Gennadiy got the children ready, put on their winter coats and asked the eldest to tie up Mark’s hat. He glanced into the living room expecting to see his wife ready, but Elvira was still sitting in the chair.
‘Sweetheart, we’d better hurry if you wish to bid her farewell.’
Elvira looked up from that one point at which she was staring, turned to Gennadiy and said: ‘You’re right.’
She got up grabbed her mink coat from him and put it on in a rush. The coat was about seven years old, but it remained her pride and an object of envy for many of her girlfriends in her circle.
‘Wait. Perhaps we should not take the kids,’ she said undecided, watching the children buttoning up in the entryway.
‘Mom, mom… Is something wrong with granny?’ asked the ten-year-old son running up to her and embracing her legs. She just looked at her husband while stroking her son’s head.
Gennadiy looked away towards the window where it was still snowing in the falling dusk, and thought that he should not have let off his driver over this weekend.
‘Darling,’ Elvira addressed her son, ‘you know how much mommy loves you?’
‘Yes, mommy.’
She kissed him on the forehead with her dry lips and hugged him real tight. At that moment, Sasha hugged her and his brother.
‘I don’t think there’s anything wrong with the children accompanying us,’ Gennadiy decided. ‘She’s the only grandmother they know.’
They got into the warmed-up car. The kids seemed to realise without the need for words the gravity of the situation, they were sitting silently in the backseat tracing figures with their warm fingers on the frosty windows. Gennadiy closed the garage gate and drove out of the yard.
Their black Volga raced down the highway. The wipers barely managed to wipe the snow from the windscreen. Elvira barely managed to wipe the pearls of tears flowing from her eyes. He took her cold hand into his right hand and stroked it trying to assuage her in silence.
The snow outside her window drifted the memories of her childhood and youth. Those moments when, despite everything, she offered her love to the woman who brought her into the world. All those tears she shed on account of her mother and her cold-hearted attitude, and now again her mother was making her cry. Oddly enough, all those old grudges that Elvira nursed in her heart had now disappeared somehow. Now, she felt she would give anything in the world for her mother to remain with them. To be able to gather as a family again around the table for Christmas. To share their pride of the two boys. To cook together, eat together and wait for the son-in-law at home. To listen together to hairdressers gossip about their families at the beauty parlour. To grumble at each other for a reason or without one.

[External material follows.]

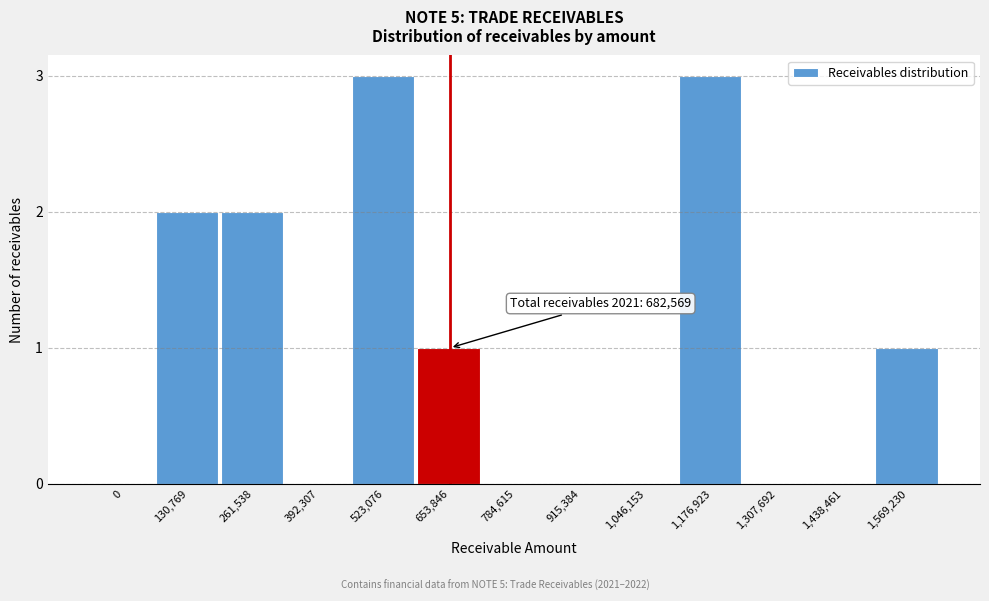

Reading right to left, extract all data points from this chart.

1,569,230=1	1,438,461=0	1,307,692=0	1,176,923=3	1,046,153=0	915,384=0	784,615=0	653,846=1	523,076=3	392,307=0	261,538=2	130,769=2	0=0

He tossed her hand brusquely. She let out a loud scream. Snow mixed with the crystals of broken glass and burst into the car. Her mother appeared before her, embraced her with her warm arms and signalled her to follow…
Screams… Ambulance sirens… Someone’s sobbing and moans could not awake the two boys whose bodies were entangled in black iron covered with the white ashen blanket of December snow.
That night, he lost everything and more – he lost those he was living for. The truck driver who drove into the oncoming lane was brought to justice, but that did not bring Gennadiy’s family back. Doctors could not save Elvira, and the children died on the spot. God spared Gennadiy, leaving him to live for himself.